Ну а что касаемо Ледяного дома… В ледяную спальню после пышного пира с шутовскими почестями привели князя-шута Михаила Голицына по прозвищу Квасник и уродливую калмычку Буженинову. Дом был выстроен в честь их свадьбы, молодым предстояло провести ночь в ледяной постели, и нарочно поставленная стража стерегла, чтоб не вздумали уйти до рассвета.
Ничего, насмешливо скривил губы Бирон, они пережили эту ночь! Судя по тому, что Буженинова вскоре забеременела, для согреву был избран самый надежный и действенный способ. А чудеса Ледяного дома вскоре поблекли перед новыми развлечениями пышного двора императрицы Анны.
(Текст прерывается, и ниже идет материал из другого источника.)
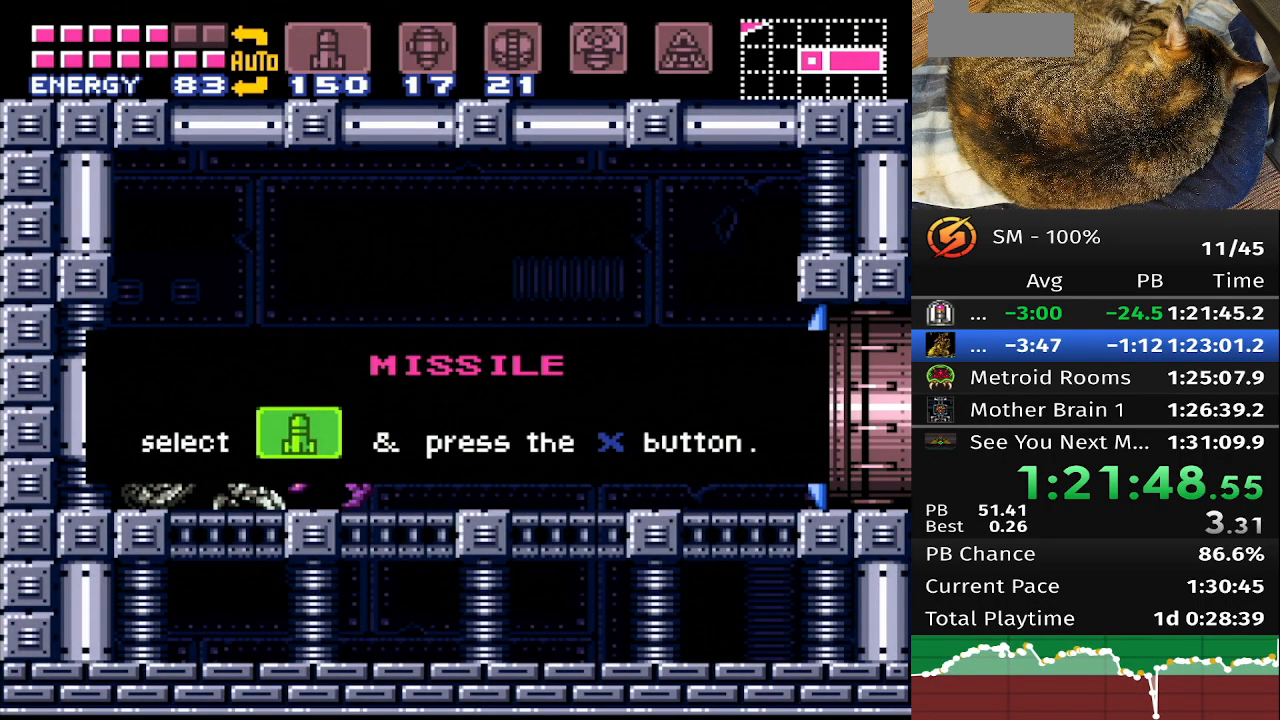
Gameplay with a controller (Nintendo layout); each line is a JSON object with the inputs held at the frame after it. "events" lists button and stick changes between this image and that frame as [ms after this image, input, new state], when the widget could be followed in between. Not read: L3 R3.
{"buttons": ["B", "DPAD_RIGHT"], "events": []}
Кстати, до нее русского двора в буквальном смысле этого слова, со сложной организацией и декоративной пышностью, как такового не существовало. Ни при Петре I, ни при Екатерине, ни, само собой, при взбалмошном мальчишке Петре II не существовало. Анна назначила множество придворных чинов и приемы на определенные дни, она давала балы и устроила театр. На празднества по случаю ее коронации король Август II (да-да, тот самый папенька приснопамятного красавца Морица Саксонского!) прислал из Дрездена нескольких итальянских актеров, и Анне Иоанновне захотелось иметь постоянную итальянскую труппу.
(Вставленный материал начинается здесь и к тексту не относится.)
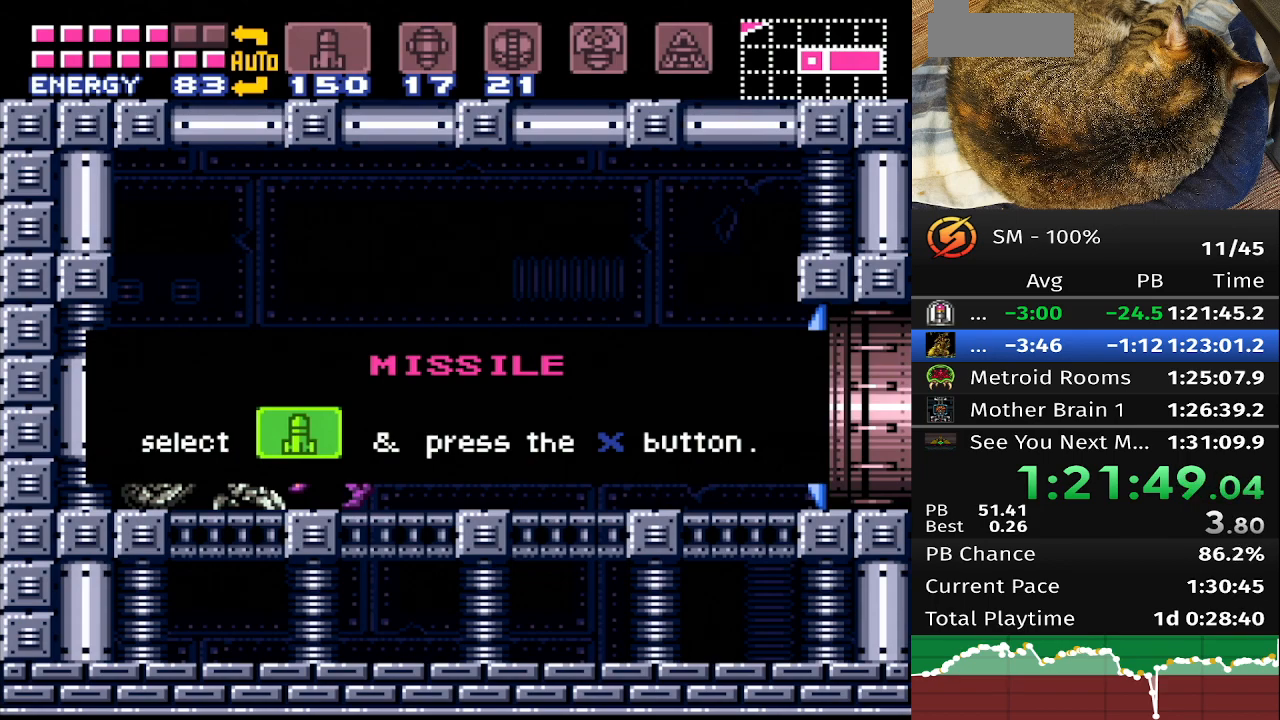
{"buttons": ["B", "DPAD_RIGHT"], "events": []}
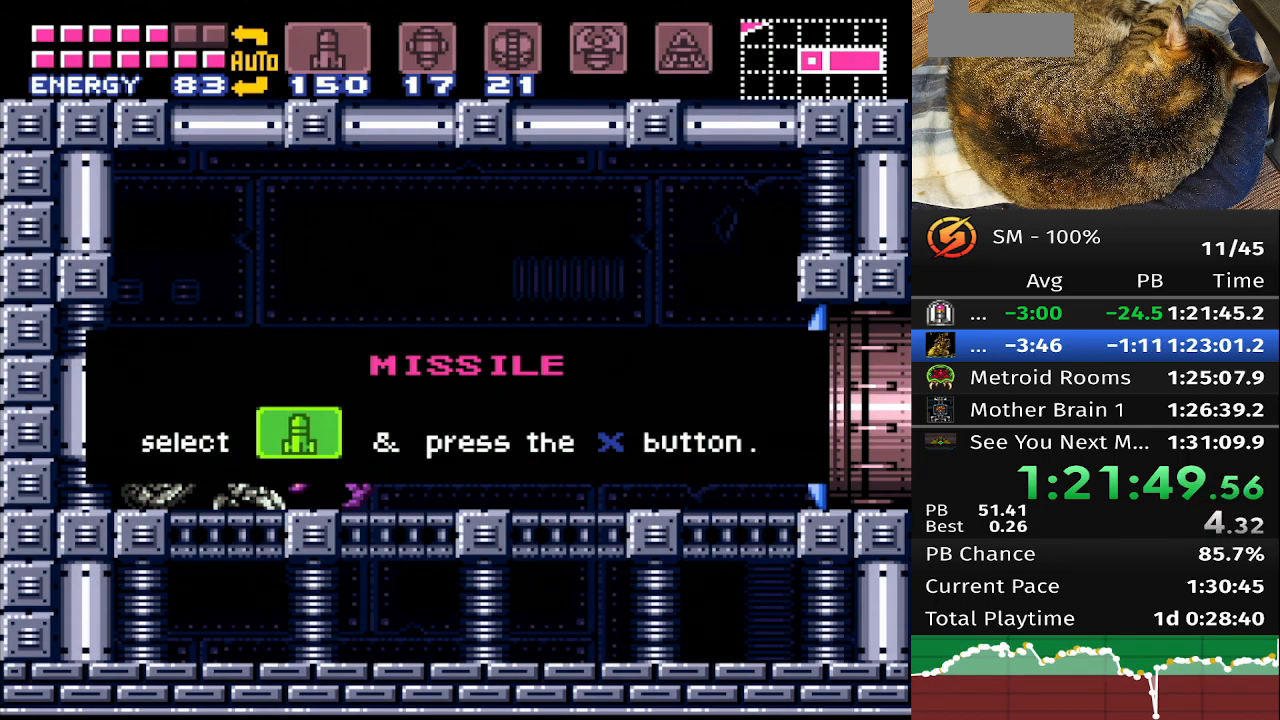
{"buttons": ["B", "DPAD_RIGHT"], "events": []}
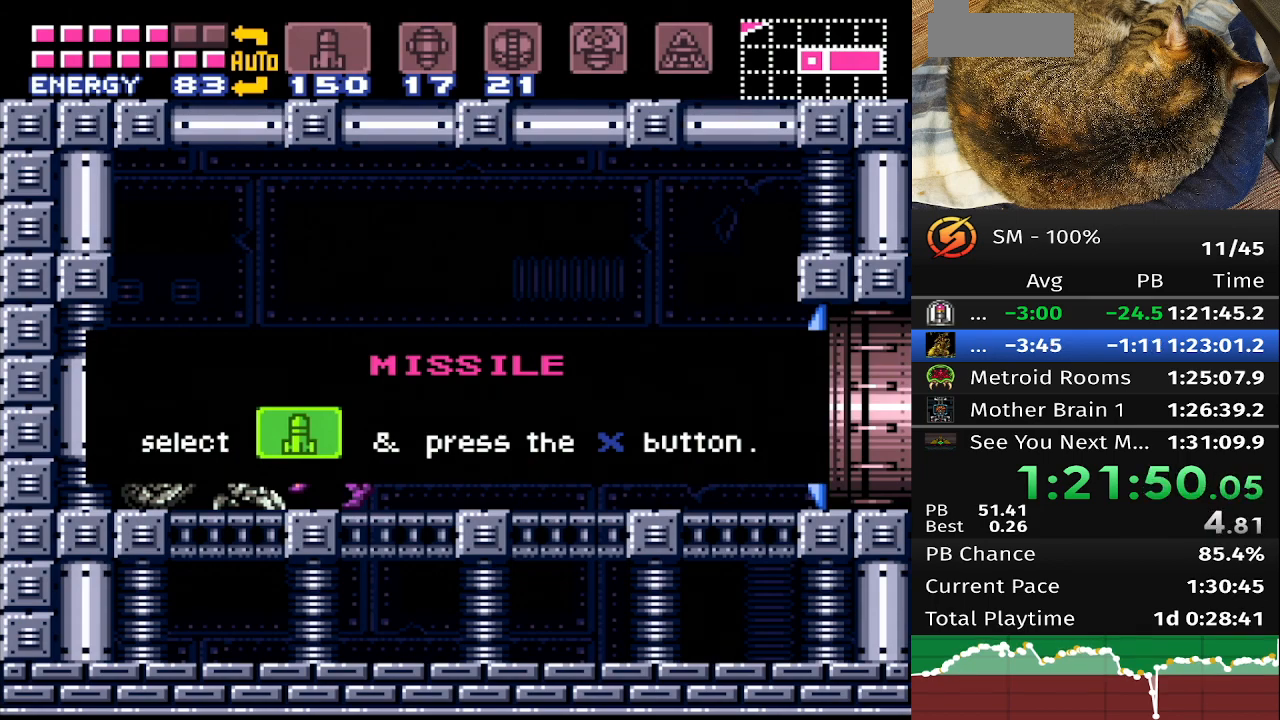
{"buttons": ["B", "DPAD_RIGHT"], "events": []}
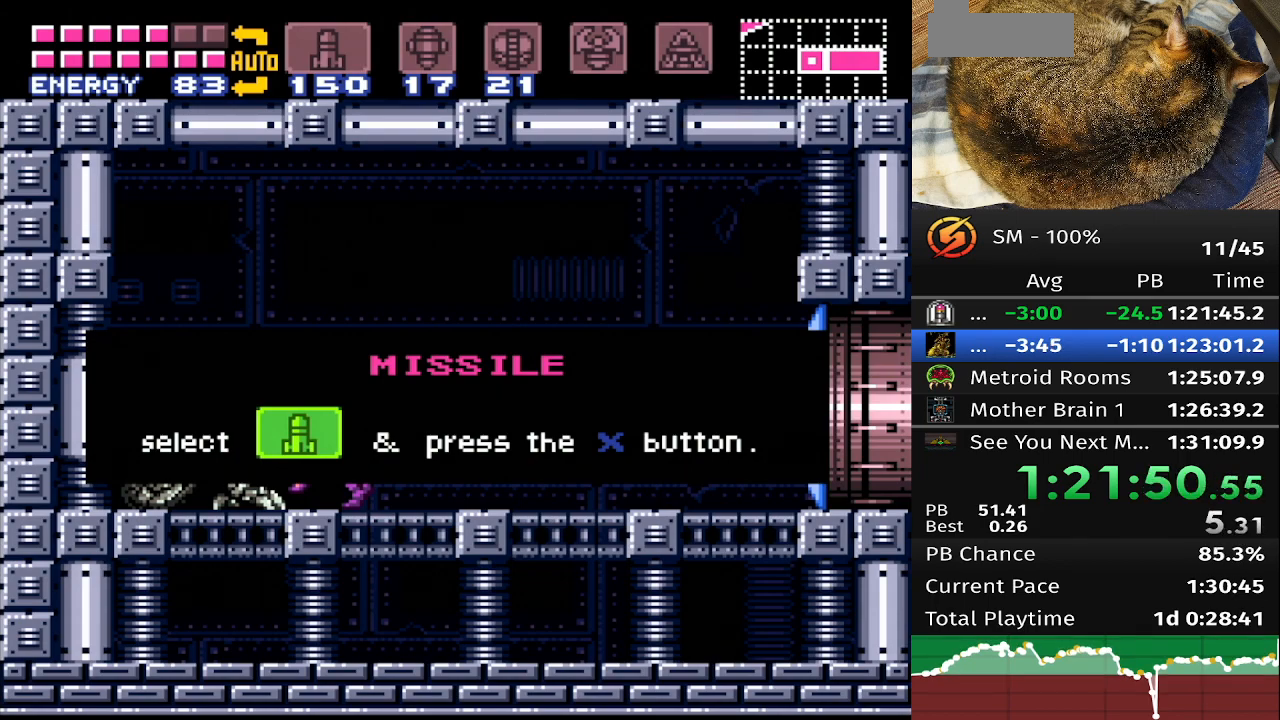
{"buttons": ["B", "DPAD_RIGHT"], "events": []}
Желания русской женщины достаточно, чтобы… Бирон помнил эту фразу Лефорта, ставшую афоризмом. Театр появился, и отныне дважды в неделю «интермедии» чередовались с балетами. В балетах выступали воспитанники кадетского корпуса, обучавшиеся у француза, учителя танцев по имени Ланде. Вслед за итальянской драмой появилась итальянская опера с семьюдесятью певцами и певицами под управлением французского композитора Араглиа. Поскольку Анна знала только по-немецки, придворный поэт Тредиаковский переводил для нее французские тексты, и государыня следила за спектаклем с книжкой в руках. А впрочем… Впрочем, Бирон знал свою подругу и повелительницу до кончиков ногтей, а потому понимал: увлечение театром — всего лишь дань моде. Поистине радовали и веселили Анну забавы совершенно другого рода. И если кому-то (в том числе и самому Бирону) они казались низменными, то этому «кому-то» (в том числе и самому Бирону!) рекомендовалось заткнуться и не болтать языком попусту. Исключительно ради сбережения языка. Потому что Анна была на расправу по-прежнему быстра.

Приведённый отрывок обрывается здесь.